Today, the U.S. government agreed with Microsoft's accusation that Google had provided misleading information about whether or not its Google Apps for Government is certified under the Federal Information Security Management Act (FISMA).
According to Business Insider, a government agent agreed with Microsoft in front of the U.S. Senate, testifying that the product in question was currently going through the recertification process.
Update: A Google spokesperson got in touch to say that "The Business Insider story is totally wrong," and said they would provide further statement. We are still awaiting that statement.
Update #2: Google has posted on a blog on the the topic:
Microsoft claims we filed a separate FISMA application for Google Apps for Government, then leaps to the conclusion that Google Apps for Government is not FISMA certified. These allegations are false.
We take the federal government's security requirements seriously and have delivered on our promise to meet them. What's more, we've been open and transparent with the government, and it's irresponsible for Microsoft to suggest otherwise.
Google offers a full rebuttal on its blog.
Update #3: The U.S. General Services Administration offered the following statement:
"GSA certified the Google Apps Premier environment as FISMA compliant in July of 2010. Google Apps for Government uses the Google Apps Premier infrastructure, but adds additional controls in order to meet requirements requested by specific government agencies.
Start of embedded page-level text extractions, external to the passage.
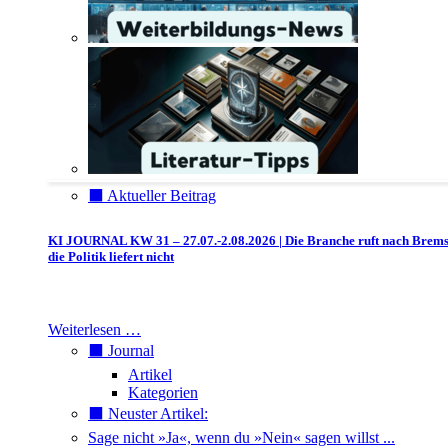
⬛️ Aktueller Beitrag
KI JOURNAL KW 31 – 27.07.-2.08.2026 | Die Branche ruft nach Brem
die Politik liefert nicht
Weiterlesen …
⬛️ Journal
Artikel
Kategorien
⬛️ Neuster Artikel:
Sage nicht »Ja«, wenn du »Nein« sagen willst ...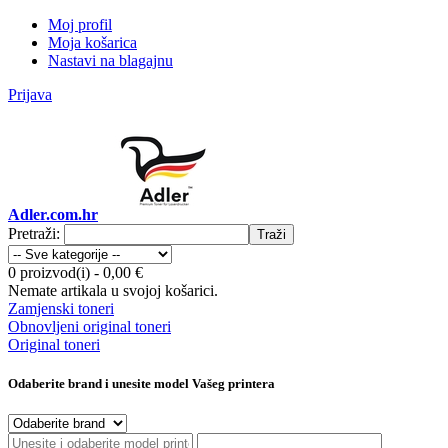
Moj profil
Moja košarica
Nastavi na blagajnu
Prijava
Adler.com.hr
Pretraži:
Traži
0 proizvod(i)
-
0,00 €
Nemate artikala u svojoj košarici.
Zamjenski toneri
Obnovljeni original toneri
Original toneri
Odaberite brand i unesite model Vašeg printera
The original FISMA certification remains intact while GSA works with Google to review the additional controls to update the existing July 2010 FISMA certification."
David McClure, an associate administrator with the U.S. General Services Administration, testified before a hearing led by U.S. Senator Tom Carper, in which Carper asked if McCure would "comment on these recent reports and discuss how OMB and GSA are addressing the concerns that are raised by them." His answer, as quoted in Business Insider (with their emphasis):
MCCLURE (GSA): Sure, I'd be glad to bring some clarity to it. In July 2010, GSA did a FISMA security accreditation for "Google Apps Premier." That's what the Google product was called, and it passed our FISMA accreditation process. We actually did that so other agencies could use the Google product. If we do one accreditation, it's leveraged across many agencies. Since that time, Google has introduced what they're calling "Google Apps for Government." It's a subset of Google Apps Premier, and as soon as we found out about that, as with all the other agencies, we have what you would normally do when a product changes, you have to re-certify it. So that's what we're doing right now, we're actually going through a re-certification based on those changes that Google has announced with the "Apps for Government" product offering.
Google does have FISMA certification for Google Apps Premiere, but not for the Apps for Government, although that claim does appear on its website.
When we wrote about this topic earlier this week, Google's David Mihalchik told us that "we did not mislead the court or our customers. Google Apps received a FISMA security authorization from the General Services Administration in July 2010. Google Apps for Government is the same system with enhanced security controls that go beyond FISMA requirements. As planned we're working with GSA to continuously update our documentation with these and other additional enhancements."